Seeking the unsatisfied

This isn’t to say that agencies shouldn’t endeavor to develop new, better services that meet the emerging needs of marketers. Indeed, survival in any professional services business requires a steady march upstream in the value chain. The most successful firms do their best to stay ahead by anticipating the unmet and unsatisfied needs of their clients.

But this is a far different approach from vast majority of firms who feed their revenue machines from the opposite end of the spectrum: by offering overdeveloped services that are widely available from a variety of other sources. If this is the approach you’ve chosen — consciously or otherwise — you’ll need to retool your firm in the shape of a low-cost provider, because that’s what wins in perfectly competitive markets.

But assuming that’s not where you want to play, you must do your best to focus your firm on specific markets where you can create uncontested value. This is the “blue ocean” where no one else is sailing. 

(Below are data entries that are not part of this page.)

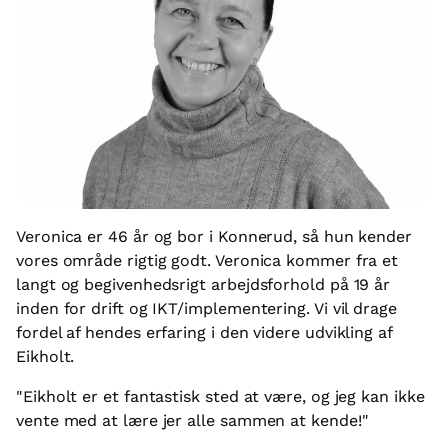
Veronica er 46 år og bor i Konnerud, så hun kender
vores område rigtig godt. Veronica kommer fra et
langt og begivenhedsrigt arbejdsforhold på 19 år
inden for drift og IKT/implementering. Vi vil drage
fordel af hendes erfaring i den videre udvikling af
Eikholt.
"Eikholt er et fantastisk sted at være, og jeg kan ikke
vente med at lære jer alle sammen at kende!"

However, you can regain pricing control by deciding the part of the customer proposition you will be the best at, protecting you from price competition with the customers who most value that attribute.

Different offerings combined in a different way

To create a “category of one” might seem like an unrealistic aspiration, but it points you in exactly the right direction: toward hard-to-copy competencies that make your firm much less susceptible to ever-expanding forms of competition. Harvard’s Michael Porter describes strategy as “Deliberately choosing a different set of activities to deliver a unique mix of value.” Consistently executing your strategy creates what Porter calls “fit,” which effectively locks out imitators. “Fit” is achieved not only through unique service offerings, but by combining them in ways that competitors can’t. 

"What do you do?" from the movie "Steve Jobs" 

Some of the most prominent examples of creating powerful new forms of value comes simply from combining existing products and services in ways that have never been done before. In one of the most memorable scenes from the recent movie Steve Jobs, Jobs and his friend and co-founder Steve Wozniak are engaged in a passionate discussion in an orchestra pit. Wandering amid the music stands, Woz is maddened by the fact that Jobs gets all the credit for Apple despite not even knowing how to build a computer (which, of course, Woz does). “What exactly do you do?” Woz demands. “I play the orchestra” responds Jobs.  

To thrive in a world where seemingly everyone is competition, trade the energy you put into matching competitive offerings for a more single-minded business strategy focused on differentiated, inimitable solution sets. A black box will smash a white box every time.